Economy

Australia’s peak real estate body says CGT changes will ‘disrupt and damage’ housing market

Oceania / Australia0 views2 min
Australia’s peak real estate body says CGT changes will ‘disrupt and damage’ housing market

Australia’s Real Estate Institute of Australia and accounting bodies criticized the federal government’s proposed capital gains tax (CGT) and negative gearing reforms, warning they would disrupt investor behavior, reduce housing supply, and increase tax complexity. The reforms, introduced in May, aim to replace the 50% CGT discount with an inflation-based concession and impose a minimum 30% tax on gains starting July 1, 2027, but critics argue they will harm the economy and housing affordability while failing to address supply shortages.

Australia’s Real Estate Institute of Australia (REIA) and accounting bodies have strongly opposed the federal government’s proposed changes to the capital gains tax (CGT) and negative gearing, warning they will worsen housing shortages and economic instability. REIA president Jacob Caine told a Senate inquiry that the reforms, introduced in May, will disrupt investor behavior and fail to increase housing supply, instead raising rents, lowering GDP, and cutting construction employment by nearly 4,000 full-time workers. Caine argued the tax system should be reviewed holistically across federal, state, and local levels, calling the current bills ‘unacceptable’ in their current form.

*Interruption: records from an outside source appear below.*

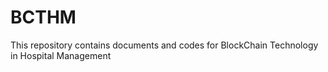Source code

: # BCTHM
This repository contains documents and codes for BlockChain Technology in Hospital Management
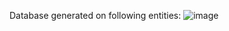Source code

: Database generated on following entities:
![image](https://user-images.githubusercontent.com/48351330/147937629-de93ce7d-d482-4273-aa18-845e154044dd.png)
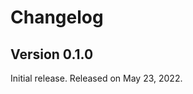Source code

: <!-- deno-fmt-ignore-file -->

Changelog
=========

Version 0.1.0
-------------

Initial release.  Released on May 23, 2022.
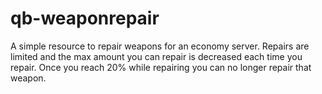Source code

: # qb-weaponrepair
A simple resource to repair weapons for an economy server. Repairs are limited and the max amount you can repair is decreased each time you repair. Once you reach 20% while repairing you can no longer repair that weapon.
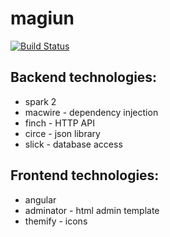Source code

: # magiun

[![Build Status](https://travis-ci.org/Mihai238/magiun.svg?branch=master)](https://travis-ci.org/Mihai238/magiun)

## Backend technologies:

* spark 2
* macwire - dependency injection
* finch - HTTP API
* circe - json library
* slick - database access

## Frontend technologies:

* angular
* adminator - html admin template
* themify - icons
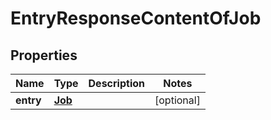 # EntryResponseContentOfJob

## Properties
Name | Type | Description | Notes
------------ | ------------- | ------------- | -------------
**entry** | [**Job**](Job.md) |  |  [optional]
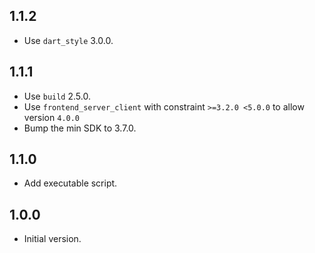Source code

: ## 1.1.2

- Use `dart_style` 3.0.0.


## 1.1.1

- Use `build` 2.5.0.
- Use `frontend_server_client` with constraint `>=3.2.0 <5.0.0` to allow version `4.0.0`
- Bump the min SDK to 3.7.0.


## 1.1.0

- Add executable script.


## 1.0.0

- Initial version.
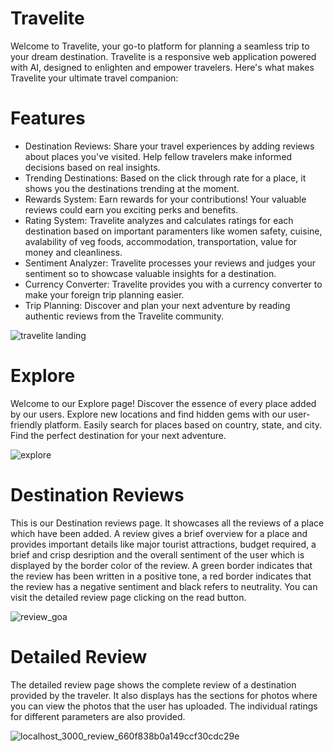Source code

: # Travelite

Welcome to Travelite, your go-to platform for planning a seamless trip to your dream destination. Travelite is a responsive web application powered with AI, designed to enlighten and empower travelers. Here's what makes Travelite your ultimate travel companion:

# Features

* Destination Reviews: Share your travel experiences by adding reviews about places you've visited. Help fellow travelers make informed decisions based on real insights.
* Trending Destinations: Based on the click through rate for a place, it shows you the destinations trending at the moment.
* Rewards System: Earn rewards for your contributions! Your valuable reviews could earn you exciting perks and benefits.
* Rating System: Travelite analyzes and calculates ratings for each destination based on important paramenters like women safety, cuisine, avalability of veg foods, accommodation, transportation, value for money and cleanliness.
* Sentiment Analyzer: Travelite processes your reviews and judges your sentiment so to showcase valuable insights for a destination.
* Currency Converter: Travelite provides you with a currency converter to make your foreign trip planning easier.
* Trip Planning: Discover and plan your next adventure by reading authentic reviews from the Travelite community.
  
![travelite landing](https://github.com/Kanak0202/Travelite/assets/95582926/b86241e9-acdb-4dbf-b7a7-86595728ca8f)


# Explore

Welcome to our Explore page! Discover the essence of every place added by our users. Explore new locations and find hidden gems with our user-friendly platform. Easily search for places based on country, state, and city. Find the perfect destination for your next adventure.

![explore](https://github.com/Kanak0202/Travelite/assets/95582926/d43f071d-ef61-42ca-8774-c541a7f0b88c)


# Destination Reviews

This is our Destination reviews page. It showcases all the reviews of a place which have been added. A review gives a brief overview for a place and provides important details like major tourist attractions, budget required, a brief and crisp desription and the overall sentiment of the user which is displayed by the border color of the review. A green border indicates that the review has been written in a positive tone, a red border indicates that the review has a negative sentiment and black refers to neutrality. You can visit the detailed review page clicking on the read button.

![review_goa](https://github.com/Kanak0202/Travelite/assets/95582926/78eeb8dc-0152-4b6e-a2ab-03b61745701a)


# Detailed Review

The detailed review page shows the complete review of a destination provided by the traveler. It also displays has the sections for photos where you can view the photos that the user has uploaded. The individual ratings for different parameters are also provided.

![localhost_3000_review_660f838b0a149ccf30cdc29e](https://github.com/Kanak0202/Travelite/assets/95582926/cb59cfd4-2b97-41e7-90ff-01c3c5dd636f)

The Institute of Public Accountants (IPA) also criticized the government for increasing tax complexity and bypassing proper consultation. Senior tax adviser Tony Greco stated the reforms were rushed, with consequences including unintended outcomes, disputes, and implementation issues. He described the process as ‘throwing the book out the window,’ emphasizing the risks of legislating first and consulting later. Meanwhile, tax academic Miranda Stewart dismissed concerns that the changes would drive businesses offshore, noting that companies already avoid high-tax jurisdictions. She called for closer scrutiny of small business CGT concessions, which she deemed overly generous, and urged a review of labor income tax rates and corporate taxation. The proposed reforms will replace the existing 50% CGT discount with an inflation-adjusted concession and introduce a minimum 30% tax on gains, effective July 1, 2027. The Australian Council of Social Service (ACOSS) defended the changes, arguing they will make the tax system fairer and improve housing affordability. ACOSS acting chief executive Edwina MacDonald stated the current settings are ‘not justifiable,’ claiming the reforms will benefit the economy while addressing wealth inequality. Critics, however, argue the changes will disproportionately affect investors and small businesses, further tightening an already strained housing market. The Senate inquiry continues as stakeholders debate the economic and social impacts of the proposed legislation.